*** Opening RECORDS FOR THIS TASK ***

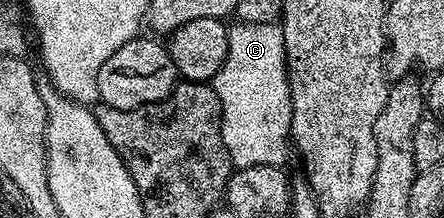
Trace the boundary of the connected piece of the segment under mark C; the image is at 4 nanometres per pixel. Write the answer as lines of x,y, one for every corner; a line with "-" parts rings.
237,22
234,25
229,28
227,58
211,81
221,103
223,146
227,146
227,154
237,168
250,168
251,166
275,168
284,165
285,155
291,152
289,127
293,107
289,93
289,69
285,63
283,30
277,22
271,24

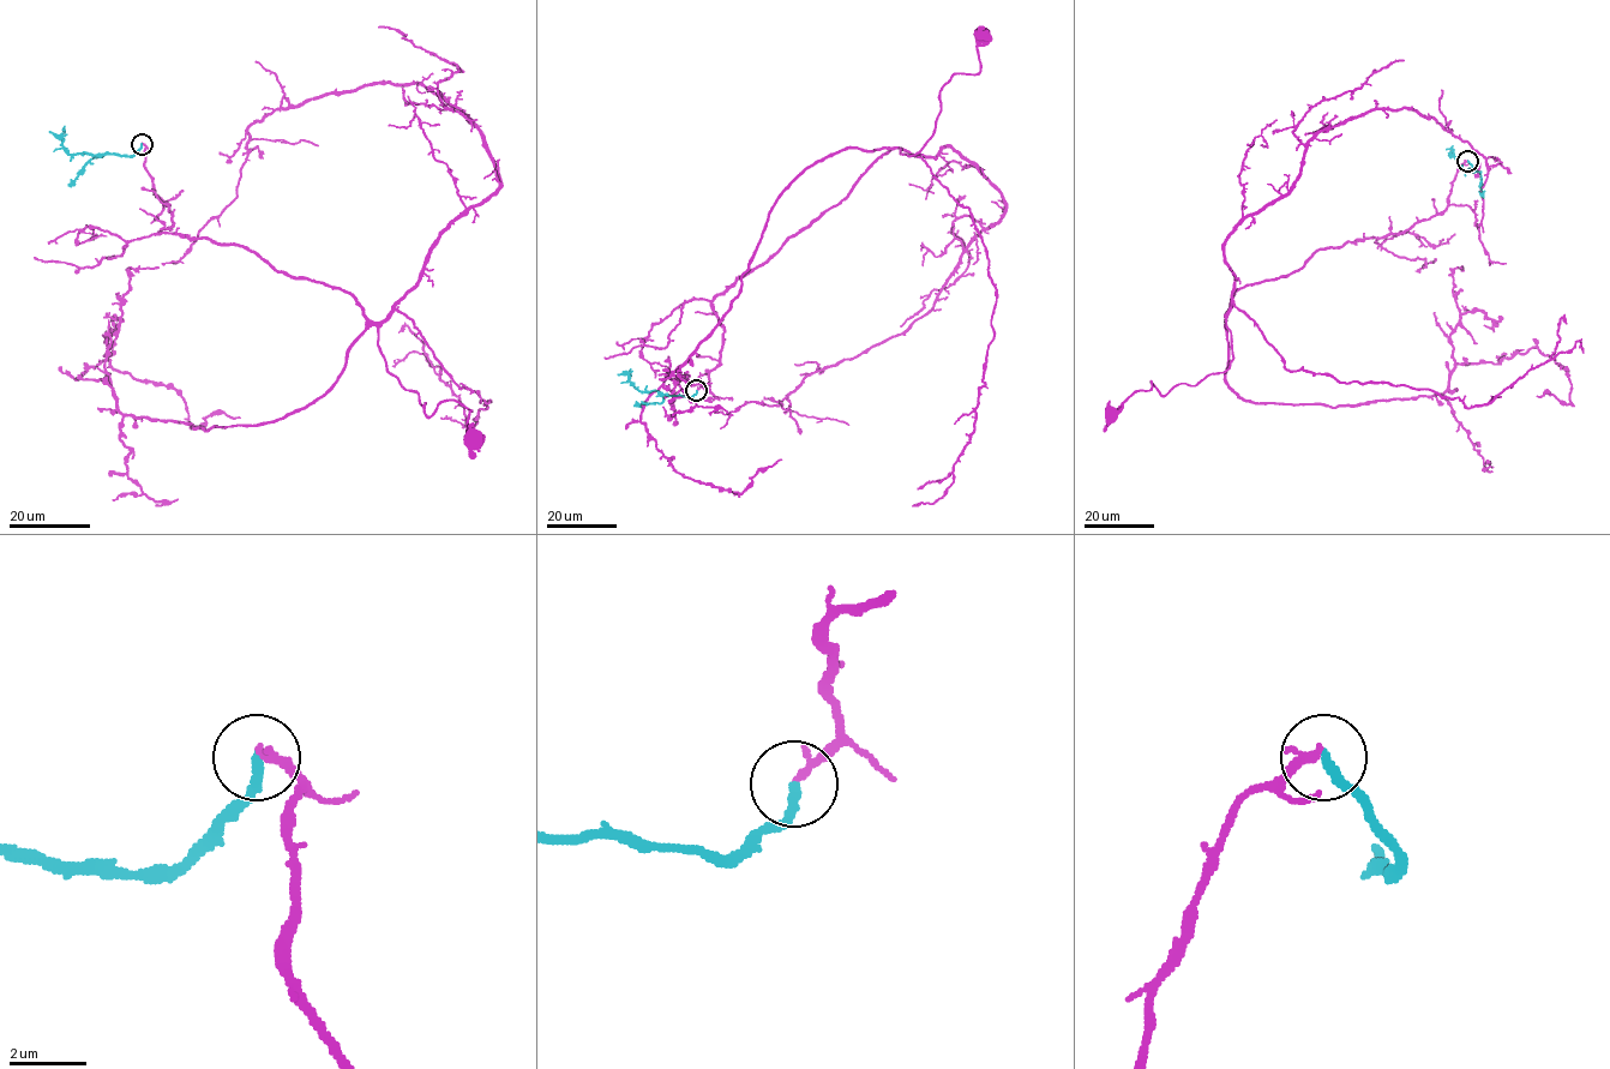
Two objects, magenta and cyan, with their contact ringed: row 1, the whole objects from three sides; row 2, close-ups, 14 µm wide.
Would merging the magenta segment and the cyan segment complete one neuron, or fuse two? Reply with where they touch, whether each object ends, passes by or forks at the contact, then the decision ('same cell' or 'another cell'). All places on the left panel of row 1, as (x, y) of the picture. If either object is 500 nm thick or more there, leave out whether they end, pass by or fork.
(142, 144) | magenta ends | cyan ends | another cell

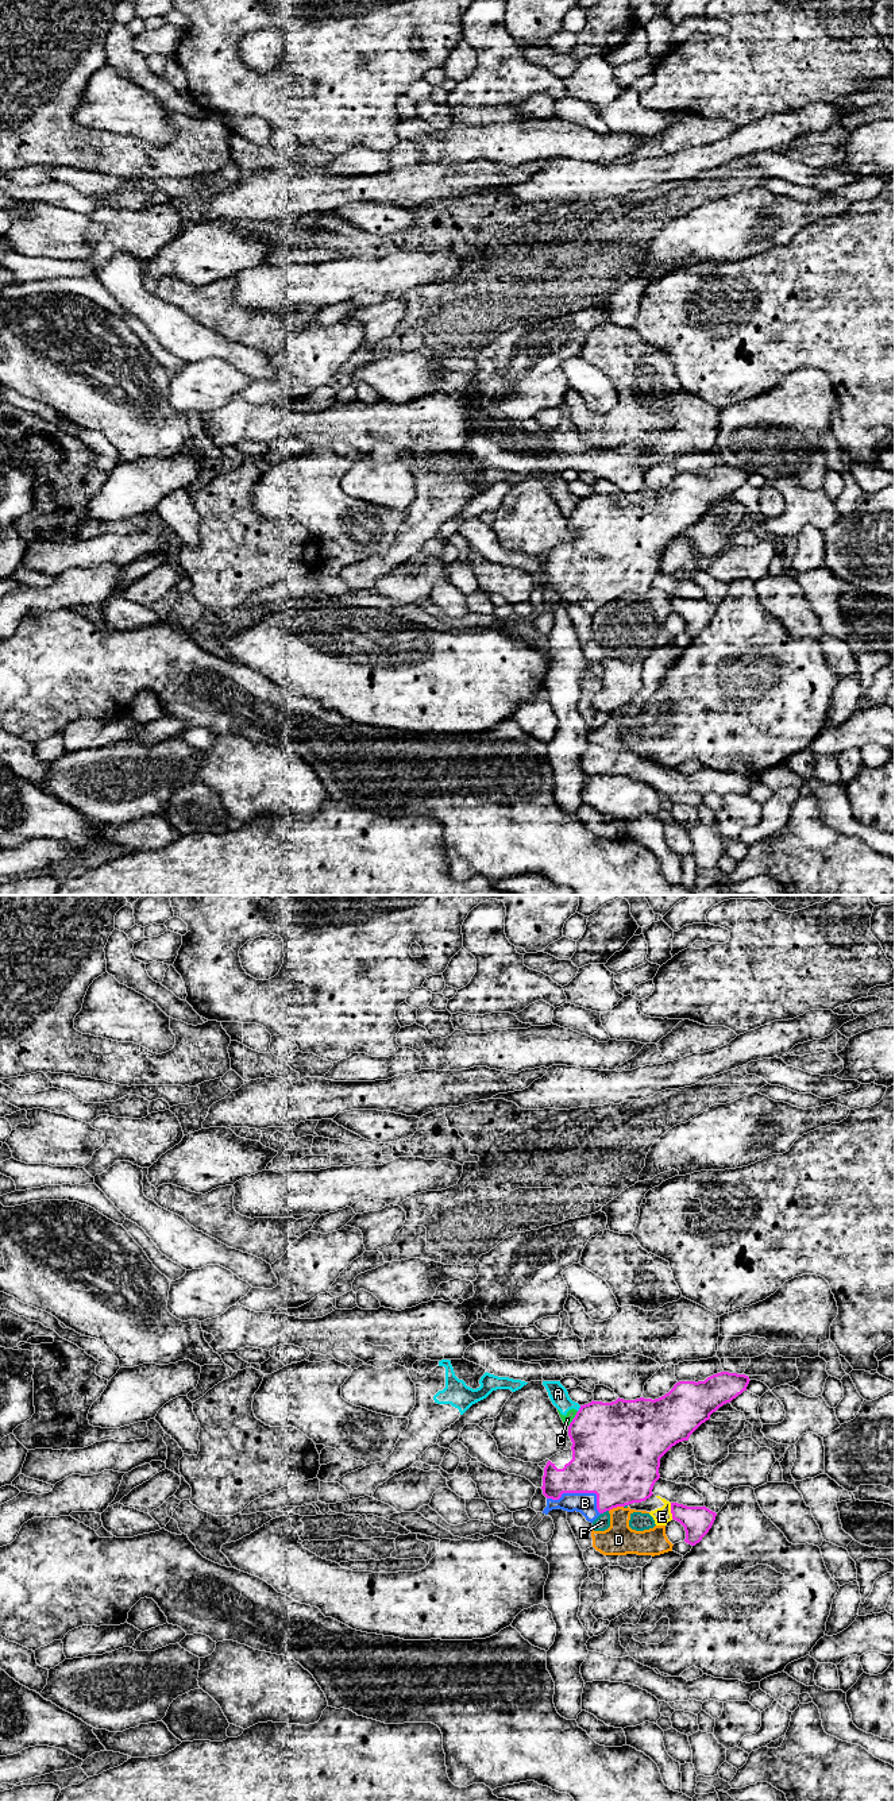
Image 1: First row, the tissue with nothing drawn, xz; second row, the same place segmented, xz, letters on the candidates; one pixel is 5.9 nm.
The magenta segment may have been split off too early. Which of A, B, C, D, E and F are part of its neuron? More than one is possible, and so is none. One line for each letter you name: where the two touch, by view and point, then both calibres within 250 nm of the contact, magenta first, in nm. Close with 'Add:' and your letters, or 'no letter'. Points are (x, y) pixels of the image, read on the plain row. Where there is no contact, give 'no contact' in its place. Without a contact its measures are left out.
B: contact xz (581, 585); calibres 440 and 130 nm
Add: B

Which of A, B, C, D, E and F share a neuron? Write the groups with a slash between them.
A C / B / D E F

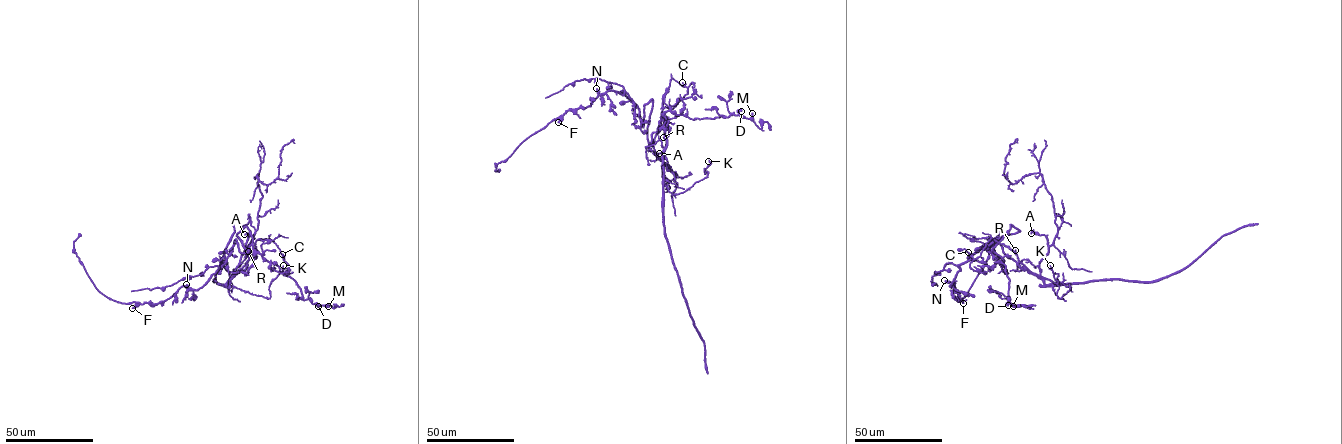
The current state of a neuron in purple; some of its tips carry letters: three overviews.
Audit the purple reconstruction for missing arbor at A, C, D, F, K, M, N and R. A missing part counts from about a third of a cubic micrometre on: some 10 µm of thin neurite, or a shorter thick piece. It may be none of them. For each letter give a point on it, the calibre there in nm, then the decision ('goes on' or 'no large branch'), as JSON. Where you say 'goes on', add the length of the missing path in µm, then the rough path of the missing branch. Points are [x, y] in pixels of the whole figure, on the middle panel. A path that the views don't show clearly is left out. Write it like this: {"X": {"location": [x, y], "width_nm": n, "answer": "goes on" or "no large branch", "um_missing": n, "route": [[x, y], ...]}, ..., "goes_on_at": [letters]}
{"A": {"location": [659, 153], "width_nm": 190, "answer": "no large branch"}, "C": {"location": [682, 82], "width_nm": 150, "answer": "no large branch"}, "D": {"location": [741, 111], "width_nm": 300, "answer": "no large branch"}, "F": {"location": [558, 122], "width_nm": 200, "answer": "no large branch"}, "K": {"location": [708, 161], "width_nm": 120, "answer": "no large branch"}, "M": {"location": [752, 113], "width_nm": 300, "answer": "no large branch"}, "N": {"location": [596, 88], "width_nm": 400, "answer": "no large branch"}, "R": {"location": [663, 137], "width_nm": 170, "answer": "no large branch"}, "goes_on_at": []}

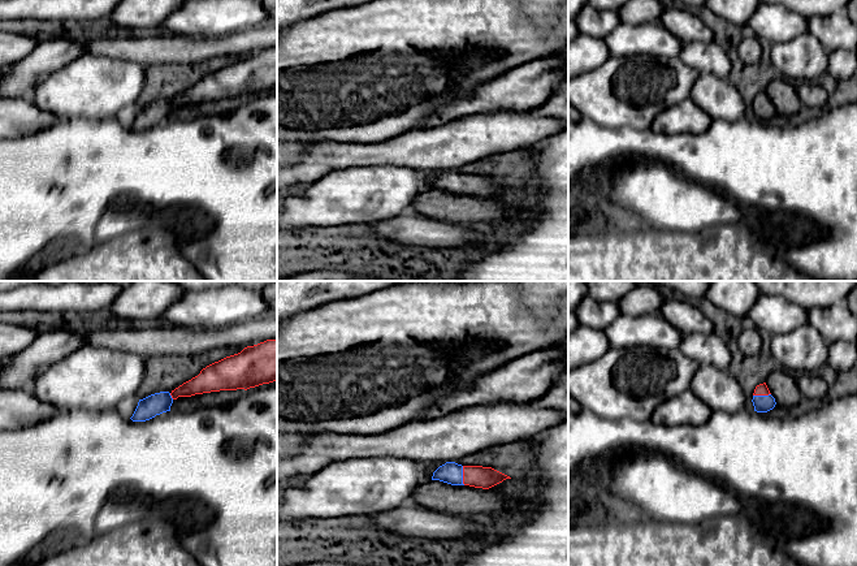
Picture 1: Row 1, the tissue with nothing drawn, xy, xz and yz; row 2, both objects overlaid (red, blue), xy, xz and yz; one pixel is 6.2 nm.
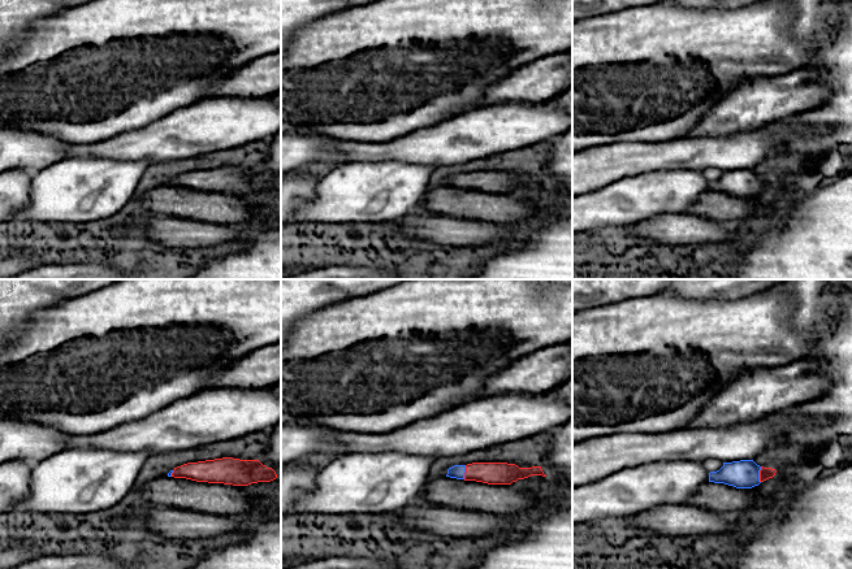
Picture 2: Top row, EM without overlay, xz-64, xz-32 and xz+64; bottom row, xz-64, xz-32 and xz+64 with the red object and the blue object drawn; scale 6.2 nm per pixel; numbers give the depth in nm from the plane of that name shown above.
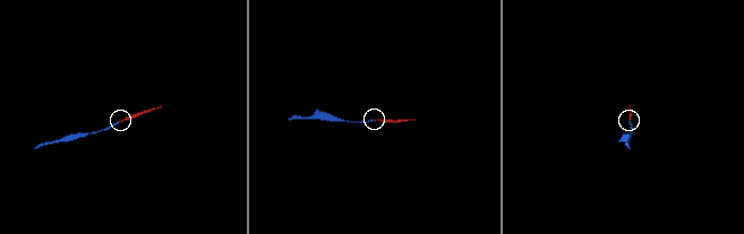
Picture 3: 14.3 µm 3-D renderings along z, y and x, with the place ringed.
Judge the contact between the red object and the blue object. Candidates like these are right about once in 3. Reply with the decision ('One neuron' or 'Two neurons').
One neuron

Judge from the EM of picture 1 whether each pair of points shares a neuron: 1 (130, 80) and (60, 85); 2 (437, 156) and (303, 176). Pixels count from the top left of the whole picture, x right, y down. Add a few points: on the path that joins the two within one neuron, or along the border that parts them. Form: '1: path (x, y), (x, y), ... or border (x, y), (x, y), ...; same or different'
1: path (113, 83), (77, 85); same
2: path (403, 154), (337, 155); same

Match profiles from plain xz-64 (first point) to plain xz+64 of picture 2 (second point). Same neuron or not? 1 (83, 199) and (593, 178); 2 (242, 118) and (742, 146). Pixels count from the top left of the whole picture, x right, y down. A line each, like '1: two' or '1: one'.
1: two
2: one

*** Closing RECORDS FOR THIS TASK ***

## ACTION ITEM
Reproduce all of the entries above word for word, but leave out their pictures.

## RESPONSE TO THIS EXERCISE
Trace the boundary of the connected piece of the segment under mark C; the image is at 4 nanometres per pixel. Write the answer as lines of x,y, one for every corner; a line with "-" parts rings.
237,22
234,25
229,28
227,58
211,81
221,103
223,146
227,146
227,154
237,168
250,168
251,166
275,168
284,165
285,155
291,152
289,127
293,107
289,93
289,69
285,63
283,30
277,22
271,24

Two objects, magenta and cyan, with their contact ringed: row 1, the whole objects from three sides; row 2, close-ups, 14 µm wide.
Would merging the magenta segment and the cyan segment complete one neuron, or fuse two? Reply with where they touch, whether each object ends, passes by or forks at the contact, then the decision ('same cell' or 'another cell'). All places on the left panel of row 1, as (x, y) of the picture. If either object is 500 nm thick or more there, leave out whether they end, pass by or fork.
(142, 144) | magenta ends | cyan ends | another cell

Image 1: First row, the tissue with nothing drawn, xz; second row, the same place segmented, xz, letters on the candidates; one pixel is 5.9 nm.
The magenta segment may have been split off too early. Which of A, B, C, D, E and F are part of its neuron? More than one is possible, and so is none. One line for each letter you name: where the two touch, by view and point, then both calibres within 250 nm of the contact, magenta first, in nm. Close with 'Add:' and your letters, or 'no letter'. Points are (x, y) pixels of the image, read on the plain row. Where there is no contact, give 'no contact' in its place. Without a contact its measures are left out.
B: contact xz (581, 585); calibres 440 and 130 nm
Add: B

Which of A, B, C, D, E and F share a neuron? Write the groups with a slash between them.
A C / B / D E F

The current state of a neuron in purple; some of its tips carry letters: three overviews.
Audit the purple reconstruction for missing arbor at A, C, D, F, K, M, N and R. A missing part counts from about a third of a cubic micrometre on: some 10 µm of thin neurite, or a shorter thick piece. It may be none of them. For each letter give a point on it, the calibre there in nm, then the decision ('goes on' or 'no large branch'), as JSON. Where you say 'goes on', add the length of the missing path in µm, then the rough path of the missing branch. Points are [x, y] in pixels of the whole figure, on the middle panel. A path that the views don't show clearly is left out. Write it like this: {"X": {"location": [x, y], "width_nm": n, "answer": "goes on" or "no large branch", "um_missing": n, "route": [[x, y], ...]}, ..., "goes_on_at": [letters]}
{"A": {"location": [659, 153], "width_nm": 190, "answer": "no large branch"}, "C": {"location": [682, 82], "width_nm": 150, "answer": "no large branch"}, "D": {"location": [741, 111], "width_nm": 300, "answer": "no large branch"}, "F": {"location": [558, 122], "width_nm": 200, "answer": "no large branch"}, "K": {"location": [708, 161], "width_nm": 120, "answer": "no large branch"}, "M": {"location": [752, 113], "width_nm": 300, "answer": "no large branch"}, "N": {"location": [596, 88], "width_nm": 400, "answer": "no large branch"}, "R": {"location": [663, 137], "width_nm": 170, "answer": "no large branch"}, "goes_on_at": []}

Picture 1: Row 1, the tissue with nothing drawn, xy, xz and yz; row 2, both objects overlaid (red, blue), xy, xz and yz; one pixel is 6.2 nm.
Picture 2: Top row, EM without overlay, xz-64, xz-32 and xz+64; bottom row, xz-64, xz-32 and xz+64 with the red object and the blue object drawn; scale 6.2 nm per pixel; numbers give the depth in nm from the plane of that name shown above.
Picture 3: 14.3 µm 3-D renderings along z, y and x, with the place ringed.
Judge the contact between the red object and the blue object. Candidates like these are right about once in 3. Reply with the decision ('One neuron' or 'Two neurons').
One neuron

Judge from the EM of picture 1 whether each pair of points shares a neuron: 1 (130, 80) and (60, 85); 2 (437, 156) and (303, 176). Pixels count from the top left of the whole picture, x right, y down. Add a few points: on the path that joins the two within one neuron, or along the border that parts them. Form: '1: path (x, y), (x, y), ... or border (x, y), (x, y), ...; same or different'
1: path (113, 83), (77, 85); same
2: path (403, 154), (337, 155); same

Match profiles from plain xz-64 (first point) to plain xz+64 of picture 2 (second point). Same neuron or not? 1 (83, 199) and (593, 178); 2 (242, 118) and (742, 146). Pixels count from the top left of the whole picture, x right, y down. A line each, like '1: two' or '1: one'.
1: two
2: one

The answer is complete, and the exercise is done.